§ **SHORT EXERCISE 1**:
Decide whether each statement agrees with the press release, answering yes or no and quoting the exact words of the press release that settle it: (a) Net income for the quarter ended September 30, 2009 was $2.3 million. (b) The loan to deposit ratio was 75%. (c) Net income for the nine months ended September 30, 2009 was higher than for the same period of 2008.
§ **SHORT EXERCISE 2**:
Print, word for word, the part of the press release that opens with the words containing "(631) 537-1001, ext. 7255" and closes with "margin of 4.63%.".

§ **DOCUMENT SEGMENT**:
EX-99.1 6 g20924exv99w1.htm EX-99.1 exv99w1
Exhibit 99.1
Press Release
FOR IMMEDIATE RELEASE
         
 
      (BRIDGE BANCORP LOGO)
Contact:
  Howard H. Nolan  
 
  Senior Executive Vice President  
 
  Chief Financial Officer  
 
  (631) 537-1001, ext. 7255  
 
       
BRIDGE BANCORP, INC.
REPORTS THIRD QUARTER 2009 RESULTS
Growth in Loans and Core Deposits
Bridgehampton, NY — October 23, 2009 Bridge Bancorp, Inc. (NASDAQ:BDGE), the parent company of The Bridgehampton National Bank, today announced net income and earnings per share for the third quarter of 2009. Highlights for the quarter include:
  Net income of $2.3 million or $.38 per share for the quarter ended September 30, 2009.
  Returns on average assets and equity of 1.12% and 16.07%, respectively.
  Net interest income grew to $8.8 million compared to $7.8 million in the 2008 period, with a net interest margin of 4.63%.
  Average loan growth of 10%, with loans totaling $439.3 million, at September 30, 2009.
  Deposits of $765.4 million, an increase of 14% compared to September 30, 2008 levels.
  Strong liquidity with higher levels of securities and a loan to deposit ratio of 57%.
  The launch of our Dividend Reinvestment Plan and declared quarterly dividend of $.23 per share.
  Named one of thirty “All Star” banks in the country by Sandler O’Neill & Partners.
  The private placement of $9 million in Convertible Trust Preferred Securities in October 2009.
“These results reflect the positive impact of successful business expansion offset, to a degree, by the effects of the ongoing recession. We experienced top line revenue growth fueled by growing deposits and expanding assets generating record levels of net interest income. However, net income remains essentially unchanged as the current economic

 


 

environment necessitates higher credit costs along with the continued burden of increasing FDIC insurance premiums. The ability to grow our business, deliver strong returns and maintain a healthy dividend, despite the impact of the economy on our industry and customers, reflects the underlying vitality of our Company,” commented Kevin M. O’Connor, the President and CEO of Bridge Bancorp, Inc.
“Another milestone was our ability to strengthen our capital through the successful private placement of $9 million of Cumulative Convertible Trust Preferred Capital Securities issued by Bridge Statutory Capital Trust II (the “Trust”), a newly formed wholly owned subsidiary of the Company,” continued Mr. O’Connor.
Net Earnings and Returns
Net income for the quarter ended September 30, 2009 was $2.3 million or $.38 per share, compared to $2.4 million or $.39 per share, for the same period in 2008. The decrease in net income, despite substantial increases in net interest income, relates primarily to increased credit costs and costs associated with FDIC insurance. Net income was $6.6 million for the nine months ended September 30, 2009 and 2008, with diluted per share results of $1.07 and $1.08, respectively. The 2009 results include a charge of $1.3 million, including a special assessment for FDIC insurance premiums, compared to $0.2 million in 2008.

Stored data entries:
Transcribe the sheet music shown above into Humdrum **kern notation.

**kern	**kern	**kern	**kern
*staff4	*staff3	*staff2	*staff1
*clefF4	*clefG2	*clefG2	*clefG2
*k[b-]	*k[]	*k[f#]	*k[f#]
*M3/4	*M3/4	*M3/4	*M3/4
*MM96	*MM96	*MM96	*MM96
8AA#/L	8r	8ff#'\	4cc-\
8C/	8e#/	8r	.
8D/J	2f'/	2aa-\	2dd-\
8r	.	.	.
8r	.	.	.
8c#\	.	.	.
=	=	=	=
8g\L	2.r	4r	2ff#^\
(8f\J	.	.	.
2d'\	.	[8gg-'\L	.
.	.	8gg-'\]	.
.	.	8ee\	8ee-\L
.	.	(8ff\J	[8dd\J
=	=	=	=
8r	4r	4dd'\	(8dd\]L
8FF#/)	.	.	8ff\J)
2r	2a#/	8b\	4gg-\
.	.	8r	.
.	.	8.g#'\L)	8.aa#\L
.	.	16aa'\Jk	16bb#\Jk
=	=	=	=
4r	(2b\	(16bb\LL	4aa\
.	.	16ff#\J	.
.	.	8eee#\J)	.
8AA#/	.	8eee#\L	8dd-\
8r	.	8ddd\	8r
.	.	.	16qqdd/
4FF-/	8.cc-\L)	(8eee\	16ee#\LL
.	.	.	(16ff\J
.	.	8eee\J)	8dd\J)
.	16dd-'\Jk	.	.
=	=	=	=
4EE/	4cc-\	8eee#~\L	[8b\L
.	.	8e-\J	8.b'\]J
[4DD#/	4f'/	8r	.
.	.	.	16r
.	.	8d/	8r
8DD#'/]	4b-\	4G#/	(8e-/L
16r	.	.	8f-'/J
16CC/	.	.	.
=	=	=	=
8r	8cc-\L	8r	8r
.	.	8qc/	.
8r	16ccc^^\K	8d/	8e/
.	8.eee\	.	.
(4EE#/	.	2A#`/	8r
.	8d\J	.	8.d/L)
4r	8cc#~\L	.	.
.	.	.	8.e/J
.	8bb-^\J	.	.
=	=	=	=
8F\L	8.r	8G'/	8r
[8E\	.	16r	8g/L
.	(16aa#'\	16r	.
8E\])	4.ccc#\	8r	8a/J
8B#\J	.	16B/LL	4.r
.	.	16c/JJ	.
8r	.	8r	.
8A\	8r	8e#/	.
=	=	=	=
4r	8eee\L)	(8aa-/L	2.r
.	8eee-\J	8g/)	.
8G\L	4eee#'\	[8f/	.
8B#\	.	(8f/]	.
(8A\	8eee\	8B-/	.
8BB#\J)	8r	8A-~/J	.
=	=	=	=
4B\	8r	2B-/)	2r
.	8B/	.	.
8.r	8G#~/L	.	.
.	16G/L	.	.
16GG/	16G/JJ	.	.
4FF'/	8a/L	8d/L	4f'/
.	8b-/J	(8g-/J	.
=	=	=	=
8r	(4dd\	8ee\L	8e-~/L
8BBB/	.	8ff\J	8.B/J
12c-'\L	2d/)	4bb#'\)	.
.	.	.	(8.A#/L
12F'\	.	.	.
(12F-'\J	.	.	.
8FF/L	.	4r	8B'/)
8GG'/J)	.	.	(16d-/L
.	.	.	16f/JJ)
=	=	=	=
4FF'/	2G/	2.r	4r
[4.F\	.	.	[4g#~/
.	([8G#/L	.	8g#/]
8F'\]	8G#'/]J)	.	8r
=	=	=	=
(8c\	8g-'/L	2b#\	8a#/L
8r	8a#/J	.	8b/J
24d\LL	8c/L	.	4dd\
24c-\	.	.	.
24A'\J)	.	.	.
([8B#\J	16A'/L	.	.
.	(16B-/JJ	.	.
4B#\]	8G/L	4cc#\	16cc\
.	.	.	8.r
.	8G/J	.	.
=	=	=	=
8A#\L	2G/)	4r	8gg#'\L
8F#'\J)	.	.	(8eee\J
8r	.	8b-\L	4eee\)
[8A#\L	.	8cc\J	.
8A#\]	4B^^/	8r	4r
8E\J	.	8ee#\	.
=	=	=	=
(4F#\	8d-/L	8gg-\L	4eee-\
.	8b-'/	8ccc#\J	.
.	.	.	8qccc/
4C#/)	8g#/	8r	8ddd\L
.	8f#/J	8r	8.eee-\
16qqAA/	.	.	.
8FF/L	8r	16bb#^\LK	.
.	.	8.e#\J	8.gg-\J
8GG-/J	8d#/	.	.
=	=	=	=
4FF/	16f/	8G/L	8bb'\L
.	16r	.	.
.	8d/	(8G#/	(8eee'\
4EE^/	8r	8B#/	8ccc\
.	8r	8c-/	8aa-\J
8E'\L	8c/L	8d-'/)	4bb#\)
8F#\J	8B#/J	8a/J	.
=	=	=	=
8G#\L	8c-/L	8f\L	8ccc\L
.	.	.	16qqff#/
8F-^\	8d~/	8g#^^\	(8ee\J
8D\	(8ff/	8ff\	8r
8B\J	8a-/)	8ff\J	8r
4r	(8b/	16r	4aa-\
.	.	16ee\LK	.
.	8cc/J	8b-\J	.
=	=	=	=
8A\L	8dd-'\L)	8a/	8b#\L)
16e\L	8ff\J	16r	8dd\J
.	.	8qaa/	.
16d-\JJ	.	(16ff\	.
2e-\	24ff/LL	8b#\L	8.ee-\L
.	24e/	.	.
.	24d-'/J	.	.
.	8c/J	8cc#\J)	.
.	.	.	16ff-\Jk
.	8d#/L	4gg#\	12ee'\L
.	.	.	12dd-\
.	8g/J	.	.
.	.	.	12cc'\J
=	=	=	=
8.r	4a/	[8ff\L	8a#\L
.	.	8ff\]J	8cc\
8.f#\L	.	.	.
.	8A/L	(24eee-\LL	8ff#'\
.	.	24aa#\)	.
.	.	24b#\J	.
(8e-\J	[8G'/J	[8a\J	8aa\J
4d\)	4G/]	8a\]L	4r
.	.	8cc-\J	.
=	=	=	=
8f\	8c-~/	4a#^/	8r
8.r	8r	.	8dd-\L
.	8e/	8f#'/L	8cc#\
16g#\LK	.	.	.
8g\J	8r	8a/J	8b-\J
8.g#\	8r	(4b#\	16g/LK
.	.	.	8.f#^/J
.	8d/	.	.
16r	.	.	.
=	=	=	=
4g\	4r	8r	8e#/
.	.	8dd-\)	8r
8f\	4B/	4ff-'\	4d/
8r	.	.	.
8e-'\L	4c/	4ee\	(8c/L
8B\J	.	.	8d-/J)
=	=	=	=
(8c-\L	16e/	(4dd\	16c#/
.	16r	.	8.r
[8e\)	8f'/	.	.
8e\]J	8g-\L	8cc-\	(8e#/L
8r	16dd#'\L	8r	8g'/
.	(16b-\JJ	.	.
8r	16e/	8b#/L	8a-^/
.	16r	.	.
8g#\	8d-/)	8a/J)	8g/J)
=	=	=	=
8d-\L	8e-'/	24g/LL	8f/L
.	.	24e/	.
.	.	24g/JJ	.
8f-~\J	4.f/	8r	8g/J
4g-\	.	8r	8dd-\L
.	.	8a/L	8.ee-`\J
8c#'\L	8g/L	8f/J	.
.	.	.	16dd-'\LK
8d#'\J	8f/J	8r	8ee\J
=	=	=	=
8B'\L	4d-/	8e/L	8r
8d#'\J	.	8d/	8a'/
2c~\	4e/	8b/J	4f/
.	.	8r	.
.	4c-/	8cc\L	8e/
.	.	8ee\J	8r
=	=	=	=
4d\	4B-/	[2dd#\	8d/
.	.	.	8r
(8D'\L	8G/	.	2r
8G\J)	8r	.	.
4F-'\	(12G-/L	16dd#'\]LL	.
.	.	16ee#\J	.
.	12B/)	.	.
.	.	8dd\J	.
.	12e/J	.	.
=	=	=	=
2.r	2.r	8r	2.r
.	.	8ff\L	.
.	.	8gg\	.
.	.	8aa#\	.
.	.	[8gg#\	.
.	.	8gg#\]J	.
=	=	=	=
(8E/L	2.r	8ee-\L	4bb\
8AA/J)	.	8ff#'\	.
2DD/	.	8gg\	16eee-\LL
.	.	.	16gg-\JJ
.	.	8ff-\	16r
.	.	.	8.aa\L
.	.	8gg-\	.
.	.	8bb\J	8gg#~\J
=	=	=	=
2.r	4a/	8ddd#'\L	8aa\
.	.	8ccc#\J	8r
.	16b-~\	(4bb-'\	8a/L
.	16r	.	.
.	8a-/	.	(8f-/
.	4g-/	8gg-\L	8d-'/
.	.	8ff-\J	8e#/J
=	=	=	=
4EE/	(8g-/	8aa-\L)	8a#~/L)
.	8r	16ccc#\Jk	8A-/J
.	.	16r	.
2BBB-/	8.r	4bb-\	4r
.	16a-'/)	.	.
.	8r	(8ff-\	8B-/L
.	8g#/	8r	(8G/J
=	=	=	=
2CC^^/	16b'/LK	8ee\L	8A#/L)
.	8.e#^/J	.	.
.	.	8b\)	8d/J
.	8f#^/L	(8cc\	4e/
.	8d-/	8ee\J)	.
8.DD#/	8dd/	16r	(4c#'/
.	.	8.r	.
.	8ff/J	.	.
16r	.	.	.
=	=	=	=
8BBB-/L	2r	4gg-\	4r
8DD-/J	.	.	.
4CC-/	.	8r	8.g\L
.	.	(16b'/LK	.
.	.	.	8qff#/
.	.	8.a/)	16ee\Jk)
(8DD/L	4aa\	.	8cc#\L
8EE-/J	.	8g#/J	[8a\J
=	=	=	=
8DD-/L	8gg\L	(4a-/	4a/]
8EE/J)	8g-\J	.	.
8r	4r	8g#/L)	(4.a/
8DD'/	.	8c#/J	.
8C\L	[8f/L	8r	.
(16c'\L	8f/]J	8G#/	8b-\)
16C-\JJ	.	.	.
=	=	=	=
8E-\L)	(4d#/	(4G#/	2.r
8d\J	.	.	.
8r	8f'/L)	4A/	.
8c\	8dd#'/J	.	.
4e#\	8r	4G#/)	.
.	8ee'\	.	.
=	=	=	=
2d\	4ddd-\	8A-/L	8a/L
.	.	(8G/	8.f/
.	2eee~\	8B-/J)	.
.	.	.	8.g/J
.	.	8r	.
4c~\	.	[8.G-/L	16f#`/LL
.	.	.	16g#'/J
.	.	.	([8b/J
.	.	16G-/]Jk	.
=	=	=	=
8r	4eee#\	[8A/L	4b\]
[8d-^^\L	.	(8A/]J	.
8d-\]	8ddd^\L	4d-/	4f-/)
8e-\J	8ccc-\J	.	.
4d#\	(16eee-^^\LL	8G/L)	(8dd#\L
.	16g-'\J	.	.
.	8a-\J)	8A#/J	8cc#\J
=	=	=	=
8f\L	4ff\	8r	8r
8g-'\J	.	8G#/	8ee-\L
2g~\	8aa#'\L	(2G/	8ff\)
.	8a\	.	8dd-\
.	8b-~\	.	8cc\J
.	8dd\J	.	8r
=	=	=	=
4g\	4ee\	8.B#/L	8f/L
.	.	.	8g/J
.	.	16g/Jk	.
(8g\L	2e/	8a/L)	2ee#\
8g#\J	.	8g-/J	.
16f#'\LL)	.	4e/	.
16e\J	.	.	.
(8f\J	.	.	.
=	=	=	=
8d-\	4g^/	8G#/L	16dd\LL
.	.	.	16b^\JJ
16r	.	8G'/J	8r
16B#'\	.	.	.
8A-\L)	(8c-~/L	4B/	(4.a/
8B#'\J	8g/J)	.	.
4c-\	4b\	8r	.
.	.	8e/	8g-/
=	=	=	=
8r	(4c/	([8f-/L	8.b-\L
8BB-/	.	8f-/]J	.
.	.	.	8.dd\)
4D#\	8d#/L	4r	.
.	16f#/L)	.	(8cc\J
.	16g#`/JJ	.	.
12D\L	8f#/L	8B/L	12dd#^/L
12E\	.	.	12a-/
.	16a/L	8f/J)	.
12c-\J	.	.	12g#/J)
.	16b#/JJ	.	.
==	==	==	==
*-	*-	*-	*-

§ **CORRECT RESULT 1**:
(a) Yes: "Net income of $2.3 million or $.38 per share for the quarter ended September 30, 2009."
(b) No: "a loan to deposit ratio of 57%."
(c) No: "Net income was $6.6 million for the nine months ended September 30, 2009 and 2008"

§ **CORRECT RESULT 2**:
(631) 537-1001, ext. 7255  
 
       
BRIDGE BANCORP, INC.
REPORTS THIRD QUARTER 2009 RESULTS
Growth in Loans and Core Deposits
Bridgehampton, NY — October 23, 2009 Bridge Bancorp, Inc. (NASDAQ:BDGE), the parent company of The Bridgehampton National Bank, today announced net income and earnings per share for the third quarter of 2009. Highlights for the quarter include:
  Net income of $2.3 million or $.38 per share for the quarter ended September 30, 2009.
  Returns on average assets and equity of 1.12% and 16.07%, respectively.
  Net interest income grew to $8.8 million compared to $7.8 million in the 2008 period, with a net interest margin of 4.63%.